Vacation home owners have won a legal judgment against the developer of East End’s Castaways’ Cove in a landmark case that ensures stratas must be run as “community democracies.”
Justice Ingrid Mangatal struck down bylaws that lawyers argued gave Thompson Resorts Ltd. a “permanent controlling interest” in running the beachside holiday resort.
The case was brought by U.S. resident Carl Clappison on behalf of multiple owners who believed they were being overcharged by Thompson Resorts’ Kel Thompson, who contracted his own company to manage Castaways’ Cove, which forms one part of Wyndham Reef Resort, prior to the sale of any units.
According to an affidavit from Mr. Clappison, the vacation home owners felt they were being charged unreasonably high strata fees, essentially subsidizing the Reef Resort, which Mr. Thompson operates on the same property with shared facilities.

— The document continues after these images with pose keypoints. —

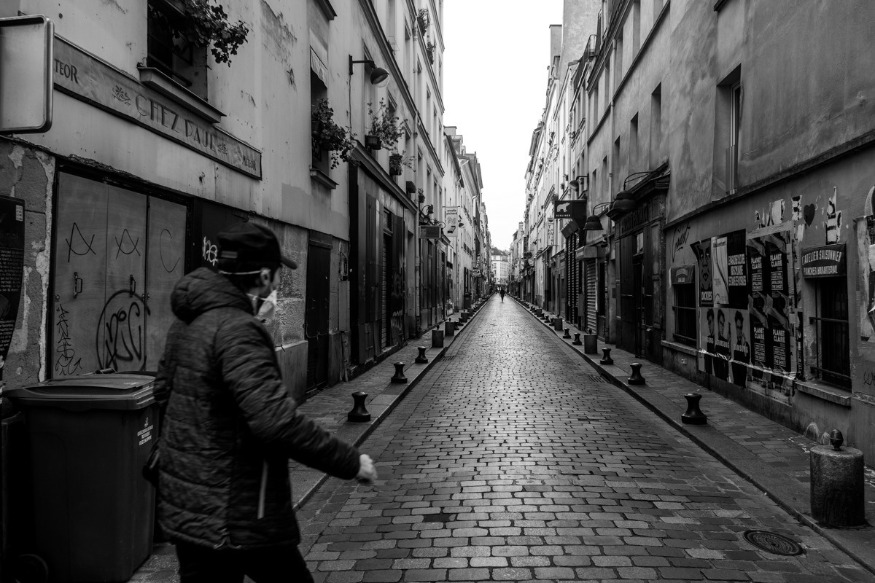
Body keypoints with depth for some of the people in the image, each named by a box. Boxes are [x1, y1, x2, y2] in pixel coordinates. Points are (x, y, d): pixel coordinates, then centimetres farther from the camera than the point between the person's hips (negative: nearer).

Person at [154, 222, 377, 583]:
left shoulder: (186, 323, 6)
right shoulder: (238, 330, -24)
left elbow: (164, 391, 20)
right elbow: (277, 420, -31)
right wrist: (350, 463, -23)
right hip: (234, 518, -9)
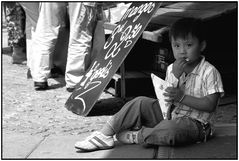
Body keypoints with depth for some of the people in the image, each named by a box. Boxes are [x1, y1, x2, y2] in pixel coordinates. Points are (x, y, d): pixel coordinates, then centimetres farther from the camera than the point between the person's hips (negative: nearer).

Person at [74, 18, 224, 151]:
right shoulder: (172, 69, 8)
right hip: (170, 115, 7)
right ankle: (105, 135, -13)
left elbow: (210, 105, -16)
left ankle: (134, 136, -19)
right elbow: (165, 99, -1)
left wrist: (182, 97, -22)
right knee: (141, 102, -12)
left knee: (170, 130, -40)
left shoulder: (209, 72, -10)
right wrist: (175, 76, -15)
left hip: (195, 123, -6)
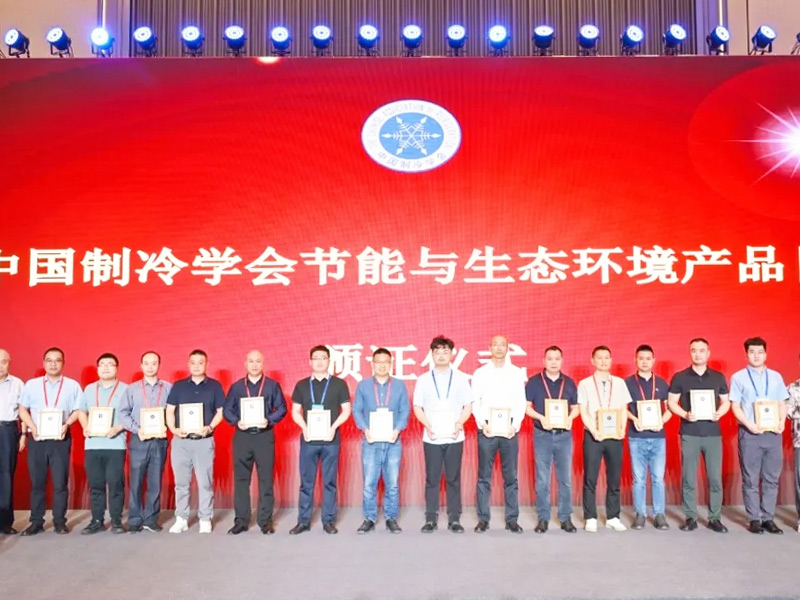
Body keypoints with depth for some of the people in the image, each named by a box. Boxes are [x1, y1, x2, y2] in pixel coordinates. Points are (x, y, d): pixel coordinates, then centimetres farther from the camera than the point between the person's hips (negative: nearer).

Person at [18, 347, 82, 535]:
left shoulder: (72, 385, 6)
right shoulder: (31, 384, 10)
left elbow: (78, 410, 4)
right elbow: (23, 409, 8)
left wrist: (67, 424, -12)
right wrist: (33, 427, -6)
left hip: (61, 439, -1)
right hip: (37, 439, 1)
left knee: (60, 482, 1)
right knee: (37, 482, 6)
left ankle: (59, 521, 9)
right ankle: (36, 522, 14)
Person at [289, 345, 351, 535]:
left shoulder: (339, 384, 4)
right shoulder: (302, 385, 8)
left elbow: (346, 410, 3)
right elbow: (295, 411, 9)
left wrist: (333, 427, -11)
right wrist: (304, 428, -8)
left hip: (331, 440, -1)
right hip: (308, 440, 1)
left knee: (329, 482, 4)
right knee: (306, 482, 5)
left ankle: (329, 521, 13)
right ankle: (303, 521, 14)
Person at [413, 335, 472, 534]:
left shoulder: (461, 378, 6)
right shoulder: (423, 379, 6)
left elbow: (468, 406, 6)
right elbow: (417, 407, 6)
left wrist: (460, 423, -10)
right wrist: (427, 425, -9)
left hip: (454, 437, 0)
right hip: (432, 437, 0)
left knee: (453, 479, 4)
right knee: (432, 479, 3)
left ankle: (454, 519, 12)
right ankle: (431, 519, 11)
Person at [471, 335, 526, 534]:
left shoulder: (516, 373, 7)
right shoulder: (480, 373, 5)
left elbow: (521, 402, 4)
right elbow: (475, 402, 2)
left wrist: (515, 425, -8)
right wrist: (482, 424, -10)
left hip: (509, 431, 1)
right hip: (486, 431, -1)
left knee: (510, 477, 5)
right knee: (484, 477, 3)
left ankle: (512, 519, 14)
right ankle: (483, 519, 11)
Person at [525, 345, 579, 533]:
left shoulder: (569, 382, 8)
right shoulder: (534, 381, 1)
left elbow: (575, 407, 11)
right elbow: (526, 406, -1)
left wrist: (570, 417, -10)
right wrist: (541, 418, -17)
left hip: (564, 435, 2)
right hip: (542, 435, -2)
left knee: (565, 478, 6)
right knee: (542, 479, 4)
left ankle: (566, 518, 16)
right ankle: (543, 518, 12)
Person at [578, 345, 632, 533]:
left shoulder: (619, 383, 8)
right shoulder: (585, 384, 2)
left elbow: (623, 409, 7)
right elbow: (583, 412, -2)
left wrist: (622, 429, -8)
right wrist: (594, 431, -14)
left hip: (615, 436, 2)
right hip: (593, 436, -2)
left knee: (614, 478, 8)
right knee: (590, 479, 1)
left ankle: (612, 517, 19)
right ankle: (590, 518, 10)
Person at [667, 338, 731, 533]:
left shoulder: (718, 377, 8)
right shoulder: (679, 377, 2)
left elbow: (726, 401, 12)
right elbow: (672, 402, 3)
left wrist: (719, 413, -8)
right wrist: (685, 414, -15)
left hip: (713, 433, 1)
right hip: (689, 434, -1)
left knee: (715, 478, 3)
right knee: (689, 478, 3)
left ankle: (715, 518, 14)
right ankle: (690, 518, 12)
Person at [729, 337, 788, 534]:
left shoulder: (776, 377, 12)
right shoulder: (738, 378, 3)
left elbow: (782, 404, 11)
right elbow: (735, 407, -2)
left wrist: (782, 422, -7)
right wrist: (750, 425, -15)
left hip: (773, 433, 3)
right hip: (750, 434, -3)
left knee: (771, 479, 6)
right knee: (751, 479, 1)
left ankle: (768, 518, 14)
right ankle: (754, 519, 8)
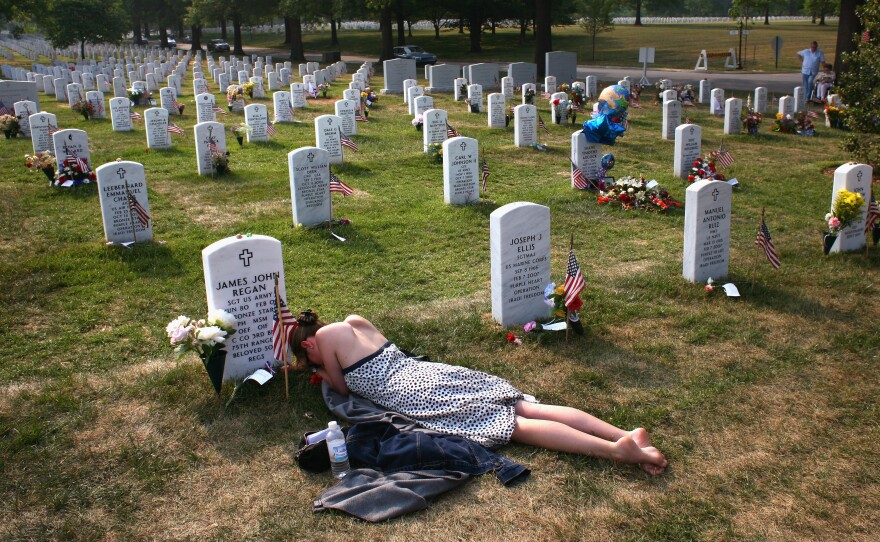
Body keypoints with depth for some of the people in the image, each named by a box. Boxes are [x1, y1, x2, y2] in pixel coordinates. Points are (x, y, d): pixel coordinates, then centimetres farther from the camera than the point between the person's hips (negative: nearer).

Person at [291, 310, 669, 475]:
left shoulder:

When they questioned the fees and rejected the strata’s annual budget plan, Mr. Thompson invoked bylaws giving the developer an automatic majority in any poll, and pushed the budgets through, the court documents indicate.
The judge ruled last week that those bylaws were “ultra vires” [meaning beyond legal powers] and that the Strata Titles and Registration Law envisioned “a democratic, inclusive process” enabling “majority rule, and allowing the proprietors to make collective decisions.”

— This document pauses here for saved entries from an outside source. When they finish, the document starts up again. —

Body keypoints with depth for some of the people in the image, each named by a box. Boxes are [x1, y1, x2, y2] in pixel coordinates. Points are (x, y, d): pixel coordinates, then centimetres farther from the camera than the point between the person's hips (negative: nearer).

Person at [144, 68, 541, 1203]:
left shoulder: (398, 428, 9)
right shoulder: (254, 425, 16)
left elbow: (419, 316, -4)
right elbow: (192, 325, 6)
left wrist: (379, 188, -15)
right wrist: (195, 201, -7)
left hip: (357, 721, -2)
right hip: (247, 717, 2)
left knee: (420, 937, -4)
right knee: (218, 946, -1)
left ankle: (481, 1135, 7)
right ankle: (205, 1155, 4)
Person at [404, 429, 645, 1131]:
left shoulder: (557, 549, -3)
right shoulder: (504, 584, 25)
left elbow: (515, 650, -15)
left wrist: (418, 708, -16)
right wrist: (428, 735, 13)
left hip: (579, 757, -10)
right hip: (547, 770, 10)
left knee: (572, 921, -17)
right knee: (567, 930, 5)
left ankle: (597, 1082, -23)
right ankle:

She said the owners were entitled to a say in how the complex was run.
Justice Mangatal declined a separate request that an independent administrator be appointed to take over running the complex, saying the owners’ complaints did not meet the high legal threshold for such an extreme remedy.
She said she was not satisfied that “substantial misconduct or mismanagement” had been proven on the part of the strata’s executive committee, controlled by the developer, and suggested that many of the problems would “fall away” once the “offending bylaws” were removed and a new democratically elected committee was chosen.
Residents had raised concerns about what they viewed as excessive charges for services such as beach cleaning and maintenance, as well as the administration of properties in a “rental pool.” They also highlighted a lack of transparency over finances, including the absence of audited accounts.
Justice Mangatal wrote, “It is obvious that there have been personal clashes between Thompson Resorts Limited, in particular Mr. Kel Thompson, Mr. Clappison, and other owners. It is also plain that the preparation of accounts and accountability has been less than satisfactory.”
But she said many of those problems came about because Thompson Resorts had, on numerous occasions, used the bylaws to “carry resolutions and approve accounts when there is objection or disagreement by other proprietors.”
She suggested that removing the bylaws should be enough to empower the residents to deal with the issues raised themselves, without the need for an administrator to take control.
The origins of the dispute date to 2003 when Thompson Resorts Ltd., the developer and at that time the sole owner of all the units in Castaways’ Cove, amended the strata bylaws to include clauses giving it an automatic majority in all owner votes for 50 years or until all the units were sold to third parties.
According to the evidence of Mr. Thompson, it is not uncommon for developers to include similar provisions at the outset of a development to enable them to ensure consistency of operations in resort stratas.
James Kennedy of Samson and McGrath, who brought the case on behalf of the residents, said the ruling would impact how developments are structured in the future. He said it gave important protection to anyone who bought a home in a condo complex.
“Developers often reserve the power to control the Strata Executive Committee and to vote down purchasers on matters of importance to all owners when registering a strata and owners can get stuck with losing all power until the developer sells all the units or a pre-determined period, usually of five or more years, expires.
“This ruling ensures that when you buy a unit in a strata, you have a right to a say in how it is run from the outset and can ensure the developer is working in everyone’s interests and not just their own.”
Mr. Clappison, who shares ownership of a unit in the complex with his wife and two other couples, said he was pleased with the result of the case.
“It allows the owners of the strata to take our first steps towards self-governance and bringing our costs under control, with hopefully a corresponding increase in our property values.”
Mr. Thompson said the bylaws of Castaways’ Cove were fairly typical of strata developments in Cayman. He said developers needed to have control, particularly during the construction and sales period, to ensure the quality, the theme and the manner in which the resort is operated.
“This is going to have a serious impact on strata development in the Cayman Islands,” Mr. Thompson told the Cayman Compass.
“If that is determined to be ultra vires, then I suspect it is going to affect strata developments in the future. Developers are going to be reluctant to do it.”